Police pulled over transit vans and flatbed vans and used automatic number plate recognition (ANPR) technology to identify suspect vehicles as part of an operation to target ‘rogue traders’.

Vans and some cars were pulled over by unmarked police cars and officers on motorbikes before their vehicles were examined at Sixways Stadium, Worcester, on Wednesday.

In total, 38 vehicles were stopped and one arrest was made for insurance offences and other criminal activity, a spokesman for West Mercia Police confirmed.

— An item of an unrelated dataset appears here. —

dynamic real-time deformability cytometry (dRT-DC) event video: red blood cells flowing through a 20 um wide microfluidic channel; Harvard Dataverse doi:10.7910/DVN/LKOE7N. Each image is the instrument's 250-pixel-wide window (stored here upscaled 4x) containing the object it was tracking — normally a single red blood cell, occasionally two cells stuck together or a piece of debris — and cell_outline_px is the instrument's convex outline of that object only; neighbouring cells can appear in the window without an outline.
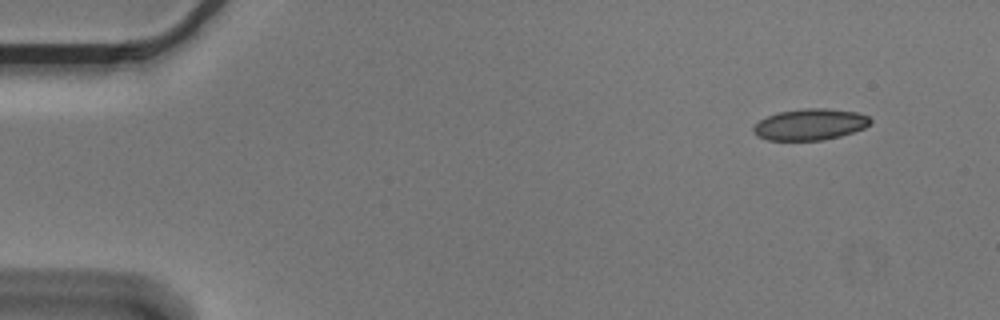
{"species": "Egyptian fruit bat (a non-hibernating species)", "species_latin": "Rousettus aegyptiacus", "temperature_condition": "cold", "stored_images_in_passage": 5, "camera_frame_rate_fps": 3000, "um_per_image_px": 0.085, "animal": {"sex": "male"}, "frame": {"image": 1, "passage_image": 1, "time_ms": 0.0, "image_size_px": [1000, 320], "cell_outline_px": [[872, 124], [864, 128], [840, 136], [824, 140], [768, 140], [756, 136], [752, 128], [760, 120], [768, 116], [780, 112], [804, 108], [828, 108], [856, 112], [868, 116], [872, 120]], "centroid_in_image_um": [68.88, 10.58], "position_along_channel_um": 16.1, "area_um2": 21.33}}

One man, who was taking his wife to Worcestershire Royal Hospital in Worcester for an appointment in a Nissan Almera Sport, was coming up as “no insurance” on the police database although the driver said he had completed the forms online.

Sgt Tom Clayton, who oversaw the operation, said: “Trading standards also got quite a significant amount of intelligence which really was the purpose of the operation about rogue traders.

“It has been the most successful operation we have done, resource-wise. It has been very positive and we have got a lot of good results. It has vindicated the cost of putting on the operation.

“It has more than justified the resources used.”

The operation, which involved between 25 and 30 officers, was organised in partnership between West Mercia Police, trading standards, the Driver and Vehicle Standards Agency, (formerly VOSA), HM Revenue and Customs (HMRC) and motorway police.

Three drivers were dealt with for licensing offences and three (including the driver who was arrested) for insurance offences.

One person was dealt with for offences under the Scrap Metal Act and their scrap metal was seized. Seven people were given prohibition notices for vehicle defects and two were reported for vehicle defect offences.

Two vehicles were seized by revenue and customs, one for using red diesel and the other because it contained 80 litres of untaxed foreign fuel, stored in drums. Both drivers agreed to pay fines of £580 each to get their vehicles back.

The driver of a white Ford transit van was found to have a revoked licence.

He claimed he did not actually know his licence had been revoked because he had not attended the court hearing when the licence was revoked.